## Document extract
►

Victor CARRANZA, Petitioner–Appellant, v. UNITED STATES of America, Respondent–Appellee.
Petitioner Victor Carranza, proceeding pro se, seeks leave to file a successive 28 U.S.C. § 2255 motion raising, as relevant here, two claims: (1) that his attorney was ineffective for failing to timely file an appellate brief and appendix, which resulted in the dismissal of Carranza's direct appeal; and (2) that Carranza “has been denied proper ‘access to the courts,’ “ due to, among other things, his attorney's ineffectiveness. We hold that, although Carranza's first § 2255 motion challenging the legality of his 2009 conviction and sentence was previously denied on the merits, his proposed § 2255 motion is not “second or successive” under 28 U.S.C. § 2255(h) because it seeks only to reinstate his direct-appeal rights and therefore does not challenge the legality of the sentence imposed. Accordingly, we deny the successive motion as unnecessary and transfer the matter to the district court with instructions that Carranza's § 2255 motion be accepted for filing.
In July 2009, Carranza pled guilty to one count of conspiracy to distribute cocaine. The district court sentenced him principally to 151 months' imprisonment and entered its judgment of conviction in November 2009. Carranza filed a timely pro se notice of appeal, and his attorney in the district court, Edward V. Edens, was designated as appellate counsel. After attempting to contact Edens directly, and then issuing two orders warning of the consequences of failing to file an appellate brief and appendix, this Court dismissed Carranza's direct appeal in June 2010 for failure to comply with its scheduling orders. The mandate issued in December 2010.

◄

## Short problem
Answer these questions about the Carranza opinion:
(a) To what offense did Carranza plead guilty in July 2009?
(b) Who was designated as Carranza's appellate counsel?
(c) What does the court do with Carranza's successive motion?
Nothing in the listing is needed.

## Dataset content
►

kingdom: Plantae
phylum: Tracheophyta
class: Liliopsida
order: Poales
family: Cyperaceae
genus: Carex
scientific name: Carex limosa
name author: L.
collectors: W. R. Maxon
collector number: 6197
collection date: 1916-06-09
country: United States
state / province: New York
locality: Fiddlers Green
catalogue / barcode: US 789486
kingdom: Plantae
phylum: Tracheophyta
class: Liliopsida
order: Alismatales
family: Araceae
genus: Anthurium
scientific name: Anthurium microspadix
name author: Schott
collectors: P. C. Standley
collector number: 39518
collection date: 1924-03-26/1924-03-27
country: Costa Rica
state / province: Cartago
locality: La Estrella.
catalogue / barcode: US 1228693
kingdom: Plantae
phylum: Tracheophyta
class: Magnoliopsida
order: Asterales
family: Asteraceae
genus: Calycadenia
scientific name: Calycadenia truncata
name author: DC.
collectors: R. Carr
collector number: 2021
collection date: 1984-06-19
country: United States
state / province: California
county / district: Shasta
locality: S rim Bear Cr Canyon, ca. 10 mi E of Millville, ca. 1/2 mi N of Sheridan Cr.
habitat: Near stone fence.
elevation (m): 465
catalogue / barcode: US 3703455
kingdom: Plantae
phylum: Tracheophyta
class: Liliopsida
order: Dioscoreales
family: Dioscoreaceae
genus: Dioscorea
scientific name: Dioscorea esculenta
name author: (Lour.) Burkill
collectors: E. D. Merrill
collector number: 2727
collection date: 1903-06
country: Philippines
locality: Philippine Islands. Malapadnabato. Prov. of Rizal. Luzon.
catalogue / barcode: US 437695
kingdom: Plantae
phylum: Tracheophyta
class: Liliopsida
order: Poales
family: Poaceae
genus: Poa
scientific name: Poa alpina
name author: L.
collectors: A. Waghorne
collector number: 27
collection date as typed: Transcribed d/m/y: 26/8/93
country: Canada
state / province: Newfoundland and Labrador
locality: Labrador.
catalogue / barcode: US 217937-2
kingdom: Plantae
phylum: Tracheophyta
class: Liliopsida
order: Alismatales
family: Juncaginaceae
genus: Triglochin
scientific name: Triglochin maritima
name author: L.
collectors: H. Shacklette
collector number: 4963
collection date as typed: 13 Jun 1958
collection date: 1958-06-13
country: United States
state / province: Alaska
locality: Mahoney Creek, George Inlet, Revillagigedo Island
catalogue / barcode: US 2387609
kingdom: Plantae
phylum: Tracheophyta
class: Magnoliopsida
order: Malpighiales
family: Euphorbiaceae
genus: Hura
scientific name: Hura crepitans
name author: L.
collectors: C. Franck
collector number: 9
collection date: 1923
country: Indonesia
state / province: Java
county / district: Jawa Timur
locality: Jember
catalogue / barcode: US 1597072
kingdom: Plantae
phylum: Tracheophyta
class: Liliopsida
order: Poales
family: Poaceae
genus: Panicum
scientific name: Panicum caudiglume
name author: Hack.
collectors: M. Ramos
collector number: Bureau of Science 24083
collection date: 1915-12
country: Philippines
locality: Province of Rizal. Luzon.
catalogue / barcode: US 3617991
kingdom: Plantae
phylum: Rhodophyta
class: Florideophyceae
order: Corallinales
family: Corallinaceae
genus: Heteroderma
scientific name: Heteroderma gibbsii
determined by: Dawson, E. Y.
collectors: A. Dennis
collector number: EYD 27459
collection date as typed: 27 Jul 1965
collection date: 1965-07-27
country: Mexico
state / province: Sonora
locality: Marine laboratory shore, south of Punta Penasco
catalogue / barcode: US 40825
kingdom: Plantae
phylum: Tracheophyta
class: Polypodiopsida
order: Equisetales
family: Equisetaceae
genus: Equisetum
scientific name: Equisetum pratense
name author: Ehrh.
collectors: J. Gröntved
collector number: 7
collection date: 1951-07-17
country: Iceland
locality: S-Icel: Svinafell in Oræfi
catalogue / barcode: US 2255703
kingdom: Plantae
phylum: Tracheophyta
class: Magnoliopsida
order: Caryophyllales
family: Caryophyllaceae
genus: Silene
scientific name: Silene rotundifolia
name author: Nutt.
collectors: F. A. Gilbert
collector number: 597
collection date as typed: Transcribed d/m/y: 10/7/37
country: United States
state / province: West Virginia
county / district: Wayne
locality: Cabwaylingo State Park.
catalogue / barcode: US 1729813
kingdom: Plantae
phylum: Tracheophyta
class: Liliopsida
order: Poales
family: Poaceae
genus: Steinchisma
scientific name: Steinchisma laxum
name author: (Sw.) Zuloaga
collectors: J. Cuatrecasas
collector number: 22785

◄

## Completed task
(a) One count of conspiracy to distribute cocaine.
(b) Edward V. Edens, his attorney in the district court.
(c) It denies the motion as unnecessary and transfers the matter to the district court with instructions that his § 2255 motion be accepted for filing.